For each line of the listing below that contains the string "root", copy the line.

Provided information Block Start

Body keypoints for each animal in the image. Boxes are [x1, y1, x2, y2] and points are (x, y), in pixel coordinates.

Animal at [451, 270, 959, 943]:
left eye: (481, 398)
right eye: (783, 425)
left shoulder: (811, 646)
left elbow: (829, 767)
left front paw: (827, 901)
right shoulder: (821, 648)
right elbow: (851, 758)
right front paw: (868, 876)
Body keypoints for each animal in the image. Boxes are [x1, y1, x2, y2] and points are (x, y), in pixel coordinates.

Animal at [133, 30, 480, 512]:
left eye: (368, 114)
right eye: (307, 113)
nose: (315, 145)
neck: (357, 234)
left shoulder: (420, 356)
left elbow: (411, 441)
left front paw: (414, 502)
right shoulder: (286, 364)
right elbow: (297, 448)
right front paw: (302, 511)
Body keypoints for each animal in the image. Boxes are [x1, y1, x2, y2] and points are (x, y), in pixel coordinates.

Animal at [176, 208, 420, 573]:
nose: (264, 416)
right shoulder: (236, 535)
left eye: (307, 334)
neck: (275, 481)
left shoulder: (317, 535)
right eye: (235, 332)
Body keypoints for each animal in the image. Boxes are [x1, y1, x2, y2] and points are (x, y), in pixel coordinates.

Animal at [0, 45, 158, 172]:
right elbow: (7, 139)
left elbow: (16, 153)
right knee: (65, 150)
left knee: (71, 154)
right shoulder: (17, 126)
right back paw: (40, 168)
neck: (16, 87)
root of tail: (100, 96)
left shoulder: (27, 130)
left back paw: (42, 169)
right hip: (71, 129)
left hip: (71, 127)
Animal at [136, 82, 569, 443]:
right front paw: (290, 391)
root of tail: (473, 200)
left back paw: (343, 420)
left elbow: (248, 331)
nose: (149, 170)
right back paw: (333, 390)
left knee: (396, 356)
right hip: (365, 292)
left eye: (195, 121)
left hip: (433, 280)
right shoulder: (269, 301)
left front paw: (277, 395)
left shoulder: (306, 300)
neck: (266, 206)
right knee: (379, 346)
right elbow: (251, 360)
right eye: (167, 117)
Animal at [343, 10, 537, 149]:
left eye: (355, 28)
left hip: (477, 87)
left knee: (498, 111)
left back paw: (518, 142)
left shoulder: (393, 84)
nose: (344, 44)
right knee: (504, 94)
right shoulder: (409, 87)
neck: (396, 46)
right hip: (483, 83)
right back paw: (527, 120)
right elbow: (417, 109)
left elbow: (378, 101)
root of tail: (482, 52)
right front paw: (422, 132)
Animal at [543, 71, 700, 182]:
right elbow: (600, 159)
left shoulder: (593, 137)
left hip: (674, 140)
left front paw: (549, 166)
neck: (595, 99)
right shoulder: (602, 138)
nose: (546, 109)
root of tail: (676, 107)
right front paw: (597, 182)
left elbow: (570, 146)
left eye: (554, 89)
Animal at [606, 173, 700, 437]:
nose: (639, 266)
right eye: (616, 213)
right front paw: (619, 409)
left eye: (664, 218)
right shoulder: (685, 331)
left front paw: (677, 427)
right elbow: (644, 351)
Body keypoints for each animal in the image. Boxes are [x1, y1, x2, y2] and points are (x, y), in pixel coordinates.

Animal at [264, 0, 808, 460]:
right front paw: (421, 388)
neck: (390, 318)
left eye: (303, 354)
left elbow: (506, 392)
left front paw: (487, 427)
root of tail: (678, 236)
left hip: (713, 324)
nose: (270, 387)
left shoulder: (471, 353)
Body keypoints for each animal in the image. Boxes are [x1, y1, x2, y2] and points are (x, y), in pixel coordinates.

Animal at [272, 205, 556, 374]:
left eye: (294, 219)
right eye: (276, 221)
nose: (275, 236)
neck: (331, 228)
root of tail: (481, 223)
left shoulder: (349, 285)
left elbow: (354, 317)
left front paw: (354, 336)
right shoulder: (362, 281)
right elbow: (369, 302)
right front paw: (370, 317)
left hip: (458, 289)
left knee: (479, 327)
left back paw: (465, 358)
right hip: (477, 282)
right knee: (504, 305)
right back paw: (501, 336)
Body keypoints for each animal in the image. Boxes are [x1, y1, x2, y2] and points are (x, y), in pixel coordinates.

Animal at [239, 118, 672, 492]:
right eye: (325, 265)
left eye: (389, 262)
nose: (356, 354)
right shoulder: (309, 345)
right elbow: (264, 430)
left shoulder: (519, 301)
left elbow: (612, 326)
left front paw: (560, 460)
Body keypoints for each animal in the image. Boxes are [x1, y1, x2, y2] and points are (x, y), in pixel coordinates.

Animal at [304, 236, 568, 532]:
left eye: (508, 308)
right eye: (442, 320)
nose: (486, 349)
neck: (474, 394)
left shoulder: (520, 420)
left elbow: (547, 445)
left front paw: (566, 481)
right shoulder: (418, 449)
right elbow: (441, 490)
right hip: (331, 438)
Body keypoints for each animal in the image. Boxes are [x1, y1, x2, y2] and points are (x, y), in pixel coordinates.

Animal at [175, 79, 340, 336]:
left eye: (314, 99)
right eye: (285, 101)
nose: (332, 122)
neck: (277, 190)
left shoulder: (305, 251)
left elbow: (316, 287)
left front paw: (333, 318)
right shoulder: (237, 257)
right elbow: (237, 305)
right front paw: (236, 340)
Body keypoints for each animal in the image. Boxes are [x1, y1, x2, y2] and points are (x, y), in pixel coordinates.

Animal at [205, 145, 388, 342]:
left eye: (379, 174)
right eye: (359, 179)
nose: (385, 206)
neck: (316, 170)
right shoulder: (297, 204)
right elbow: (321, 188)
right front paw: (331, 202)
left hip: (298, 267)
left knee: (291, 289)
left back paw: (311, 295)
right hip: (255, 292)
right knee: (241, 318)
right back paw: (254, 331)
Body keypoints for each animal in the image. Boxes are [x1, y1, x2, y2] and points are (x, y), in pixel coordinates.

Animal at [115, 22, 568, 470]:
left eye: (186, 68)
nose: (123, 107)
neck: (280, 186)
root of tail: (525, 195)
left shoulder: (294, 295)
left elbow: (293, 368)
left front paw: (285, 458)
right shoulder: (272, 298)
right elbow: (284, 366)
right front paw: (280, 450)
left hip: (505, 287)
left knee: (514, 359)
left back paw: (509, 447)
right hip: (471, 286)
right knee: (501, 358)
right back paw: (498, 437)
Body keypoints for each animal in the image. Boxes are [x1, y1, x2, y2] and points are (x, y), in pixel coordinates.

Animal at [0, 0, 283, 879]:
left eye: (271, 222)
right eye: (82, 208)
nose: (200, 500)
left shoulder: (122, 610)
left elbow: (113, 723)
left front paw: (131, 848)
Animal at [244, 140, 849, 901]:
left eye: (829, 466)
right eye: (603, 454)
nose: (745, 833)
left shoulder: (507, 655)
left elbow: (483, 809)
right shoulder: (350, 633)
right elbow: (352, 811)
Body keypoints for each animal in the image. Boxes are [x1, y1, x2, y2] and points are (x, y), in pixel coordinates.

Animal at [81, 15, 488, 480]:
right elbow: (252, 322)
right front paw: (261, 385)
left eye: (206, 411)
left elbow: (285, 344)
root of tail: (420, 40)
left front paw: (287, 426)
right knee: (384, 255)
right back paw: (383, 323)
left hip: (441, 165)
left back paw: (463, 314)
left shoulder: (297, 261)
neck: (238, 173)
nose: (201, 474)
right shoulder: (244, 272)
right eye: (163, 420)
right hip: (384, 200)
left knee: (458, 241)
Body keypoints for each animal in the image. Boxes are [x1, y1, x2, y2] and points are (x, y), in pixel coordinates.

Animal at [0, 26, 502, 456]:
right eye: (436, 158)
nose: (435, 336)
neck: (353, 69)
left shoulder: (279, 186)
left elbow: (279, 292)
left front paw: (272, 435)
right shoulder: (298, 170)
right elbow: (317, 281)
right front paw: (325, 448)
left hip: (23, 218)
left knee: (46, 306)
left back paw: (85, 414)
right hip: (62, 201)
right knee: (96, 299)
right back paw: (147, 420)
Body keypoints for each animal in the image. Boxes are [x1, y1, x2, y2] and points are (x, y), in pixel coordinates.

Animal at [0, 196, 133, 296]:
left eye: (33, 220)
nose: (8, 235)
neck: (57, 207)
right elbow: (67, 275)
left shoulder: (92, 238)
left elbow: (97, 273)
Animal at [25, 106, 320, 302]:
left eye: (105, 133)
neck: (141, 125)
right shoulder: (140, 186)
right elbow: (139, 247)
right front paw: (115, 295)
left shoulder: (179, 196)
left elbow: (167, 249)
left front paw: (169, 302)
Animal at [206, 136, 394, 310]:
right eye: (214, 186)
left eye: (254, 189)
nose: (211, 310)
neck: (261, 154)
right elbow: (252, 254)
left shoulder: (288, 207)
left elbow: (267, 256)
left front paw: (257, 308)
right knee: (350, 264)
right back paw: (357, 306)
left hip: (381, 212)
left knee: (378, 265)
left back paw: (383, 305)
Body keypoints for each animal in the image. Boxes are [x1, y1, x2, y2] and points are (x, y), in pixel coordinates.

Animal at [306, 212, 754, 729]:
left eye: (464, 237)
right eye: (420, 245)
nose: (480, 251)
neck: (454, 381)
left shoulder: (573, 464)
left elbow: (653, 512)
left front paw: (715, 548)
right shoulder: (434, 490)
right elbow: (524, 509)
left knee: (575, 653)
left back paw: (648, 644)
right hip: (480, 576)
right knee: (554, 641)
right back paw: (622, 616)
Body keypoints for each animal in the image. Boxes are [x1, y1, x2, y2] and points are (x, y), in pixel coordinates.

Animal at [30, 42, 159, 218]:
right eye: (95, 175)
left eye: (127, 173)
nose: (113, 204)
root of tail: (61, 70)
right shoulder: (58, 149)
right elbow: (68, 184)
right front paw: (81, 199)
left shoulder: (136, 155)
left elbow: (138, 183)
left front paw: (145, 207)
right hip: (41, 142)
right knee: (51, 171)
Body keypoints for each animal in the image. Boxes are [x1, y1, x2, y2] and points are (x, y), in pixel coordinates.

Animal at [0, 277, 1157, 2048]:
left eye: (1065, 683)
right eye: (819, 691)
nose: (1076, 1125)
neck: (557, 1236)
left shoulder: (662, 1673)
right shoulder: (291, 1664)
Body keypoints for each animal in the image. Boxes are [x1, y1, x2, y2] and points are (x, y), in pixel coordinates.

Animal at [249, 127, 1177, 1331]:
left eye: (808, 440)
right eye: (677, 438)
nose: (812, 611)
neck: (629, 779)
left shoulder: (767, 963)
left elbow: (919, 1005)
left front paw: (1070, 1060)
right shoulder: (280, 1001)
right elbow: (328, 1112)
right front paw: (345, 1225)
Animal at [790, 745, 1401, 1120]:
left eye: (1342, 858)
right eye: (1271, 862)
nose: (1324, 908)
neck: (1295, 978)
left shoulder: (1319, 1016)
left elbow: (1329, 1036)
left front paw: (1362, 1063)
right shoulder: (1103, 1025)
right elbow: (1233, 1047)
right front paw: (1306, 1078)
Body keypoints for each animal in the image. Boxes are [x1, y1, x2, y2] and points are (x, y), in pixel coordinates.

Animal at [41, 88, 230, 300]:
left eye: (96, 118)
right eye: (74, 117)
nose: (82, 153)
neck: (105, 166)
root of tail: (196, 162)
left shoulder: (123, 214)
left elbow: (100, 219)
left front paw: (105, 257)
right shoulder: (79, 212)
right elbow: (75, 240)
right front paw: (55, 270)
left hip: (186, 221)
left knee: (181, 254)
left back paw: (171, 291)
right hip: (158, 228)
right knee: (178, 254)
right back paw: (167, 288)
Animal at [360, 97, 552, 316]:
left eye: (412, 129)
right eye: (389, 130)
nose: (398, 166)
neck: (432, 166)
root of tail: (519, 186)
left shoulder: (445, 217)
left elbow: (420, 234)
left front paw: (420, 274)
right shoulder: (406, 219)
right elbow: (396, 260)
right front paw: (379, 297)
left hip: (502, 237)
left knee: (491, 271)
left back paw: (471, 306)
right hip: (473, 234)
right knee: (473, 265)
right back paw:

Provided information Block End

# [Output for this exercise]
root of tail: (100, 96)
root of tail: (473, 200)
root of tail: (482, 52)
root of tail: (676, 107)
root of tail: (678, 236)
root of tail: (481, 223)
root of tail: (525, 195)
root of tail: (420, 40)
root of tail: (61, 70)
root of tail: (196, 162)
root of tail: (519, 186)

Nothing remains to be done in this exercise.